__ASSIGNMENT__. In the records below, pick out all lines containing the word "Отзывы".

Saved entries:
<<<<

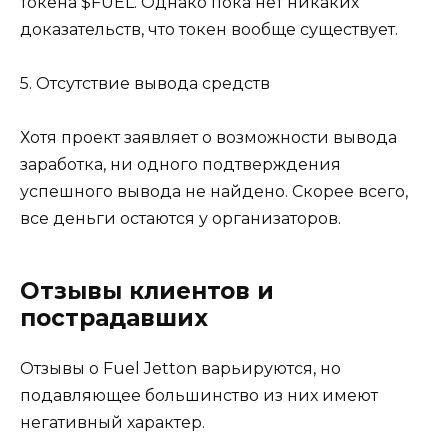
токена $FUEL. Однако пока нет никаких
доказательств, что токен вообще существует.
5. Отсутствие вывода средств
Хотя проект заявляет о возможности вывода
заработка, ни одного подтверждения
успешного вывода не найдено. Скорее всего,
все деньги остаются у организаторов.
Отзывы клиентов и
пострадавших
Отзывы о Fuel Jetton варьируются, но
подавляющее большинство из них имеют
негативный характер.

>>>>

__WRITTEN RESPONSE__.
Отзывы клиентов и
Отзывы о Fuel Jetton варьируются, но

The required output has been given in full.